Indikator berikutnya adalah
pertumbuhan penjualan mengacu pada teori
yang dijelaskan Sofyan (2011) yang
menyatakan bahwa pertumbuhan penjualan
menggambarkan presentase pertumbuhan
pos-pos perusahaan dari tahun ke tahun.
Pertumbuhan penjualan itu sendiri
mencerminkan kemampuan perusahaan
dalam meningkatkan penjualan produk
yang dihasilkannya, baik peningkatan
frekuensi penjualan ataupun peningkatan
volume penjualannya. Perusahaan yang
berhasil menjalankan strateginya dalam hal
pemasaran dan penjualan produk, akan
meningkatkan pertumbuhan penjualan
perusahaan. Tingginya tingkat
pertumbuhan penjualan yang tergambar
mengindikasikan perolehan laba yang
besar. Apabila dikaitkan dengan teori
sinyal, kondisi yang seperti ini dapat
dijadikan acuan sebagai investor untuk
semakin yakin dalam memberikan investasi
kepada perusahaan. Sehingga, apabila
tingkat pertumbuhan penjualan suatu
perusahaan tinggi berarti tercermin kondisi
keuangan yang cukup stabil dan jauh dari
financial distress, karena terbukti dengan
penjualan yang dapat terus bertumbuh.
Pernyataan ini didukung oleh hasil
penelitian Ni Luh Made Ayu Widhiari dan
Ni K. Lely Aryani Merkusiwati (2015)
menyatakan bahwa pertumbuhan penjualan
berpengaruh signifikan terhadap financial
distress. Berbeda dengan penelitian yang
dilakukan oleh Atika, Darminto dan Siti
ragil Handayani yang menyatakan bahwa
pertumbuhan penjualan tidak berpengaruh
signifikan terhadap financial distress.
Penelitian ini penting dilakukan
karena adanya hasil-hasil penelitian
4
terdahulu yang tidak konsisten sehingga
perlu dilakukanya penelitian lagi. Pada
penelitian ini akan menganalisis pengaruh
dari leverage, likuiditas, profitabilitas dan
pertumbuhan penjualan pada perusahaan
sektor properti dan real estate yang
terdaftar di BEI. Penelitian ini diambil
berkaitan dengan fenomena diatas tentang
menurunnya laba perusahaan yang terdapat
pada PT. Intiland Development Tbk maka
perlu untuk dilakukan penelitian ini.

══════

**PETUNJUK LATIHAN**
1. Menurut kutipan teks, apa yang dicerminkan oleh pertumbuhan penjualan?
2. Sebutkan semua faktor yang pengaruhnya akan dianalisis dalam penelitian ini menurut kutipan teks.

**DATA YANG DIBERIKAN**
══════

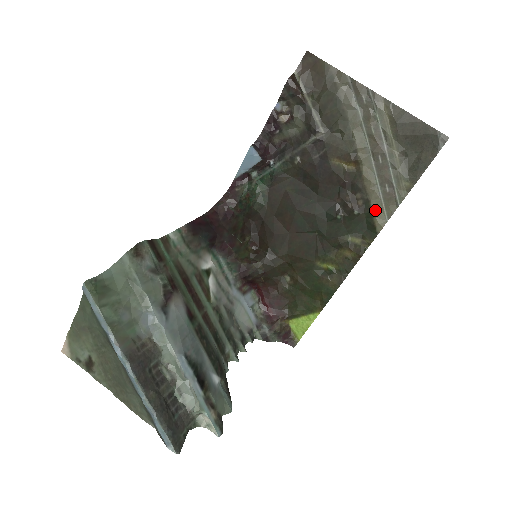
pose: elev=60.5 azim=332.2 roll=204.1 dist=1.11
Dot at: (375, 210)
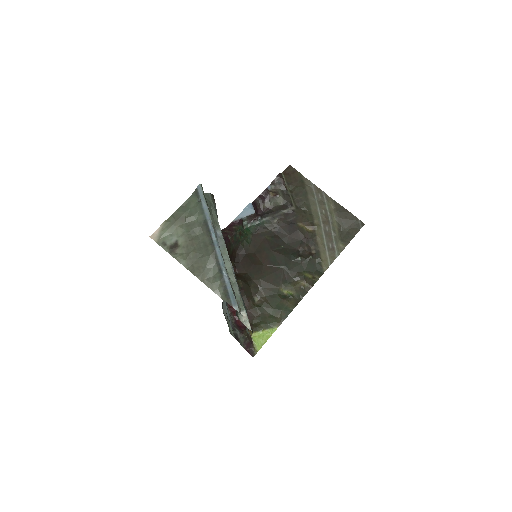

══════

**KUNCI JAWABAN**
1. Kemampuan perusahaan dalam meningkatkan penjualan produk yang dihasilkannya, baik peningkatan frekuensi penjualan ataupun peningkatan volume penjualannya.

2. Leverage, likuiditas, profitabilitas, dan pertumbuhan penjualan.